Coming in second with a profit margin of 55.48% was Gilead Sciences. Headquartered in Foster City, Calif., the biopharmaceutical company racked up sales of $32.63 billion and had net income of $13.1 billion. Gilead has 7,000 employees and its products, sold in more than 30 countries, include treatments for HIV and chronic hepatitis.
Not everyone is happy with Gilead’s profit story. A major contributor to Gilead’s profitability are two drugs for the treatment of Hepatitis C - Sovaldi and Harvoni. While very effective treatments, an investigation by the Senate Finance Committee concluded that the two drugs were excessively expensive. Committee investigators found that a single course of treatment for Solvadi cost $84,000 ($1,000 per pill) and Harvoni was introduced at a price of $94,500.
“Gilead knew these prices would put treatment out of the reach of millions and cause extraordinary problems for Medicare and Medicaid, but still the company went ahead. If Gilead’s approach to pricing is the future of how blockbuster drugs are launched, it will cost billions and billions of dollars to treat just a fraction of patients,” Sen. Ron Wyden, D-Ore., said. “America needs cures for cancer, Alzheimer’s, diabetes and HIV. If those cures are unaffordable and out of reach to millions who need them, Congress will not have met its responsibilities to the American people.”
Finally, two stalwarts of American manufacturing – General Motors (IW500/3) and Ford (IW 500/4) - enjoyed a continuing thirst for new cars and trucks by American and global consumers.
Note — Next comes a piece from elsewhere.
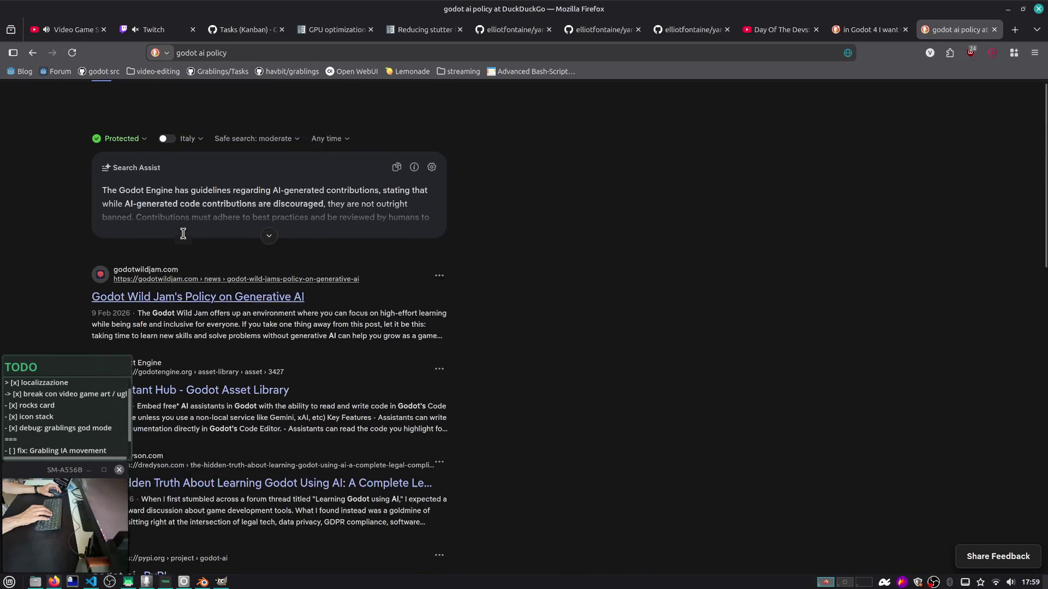
pyautogui.click(267, 246)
General Motors climbed from fifth to third place in the IW 500. Though its net revenue declined from $155.9 billion in 2014 to $152.4 billion in 2015, that was largely a result of the impact of the strong U.S. dollar. Holding exchange rates steady, the company’s revenue would have been $5.8 billion higher than in 2014. Moreover, the company set a record for earnings, clearing $9.7 billion.
Ford also climbed in the list, from seventh to fourth, as its revenue grew 3.8% from $144 billion in 2014 to $149.5 billion in 2015. Ford had net income of $7.4 billion. Ford’s UAW employees couldn’t have been happier. The company presented them with bonus checks for $9,300.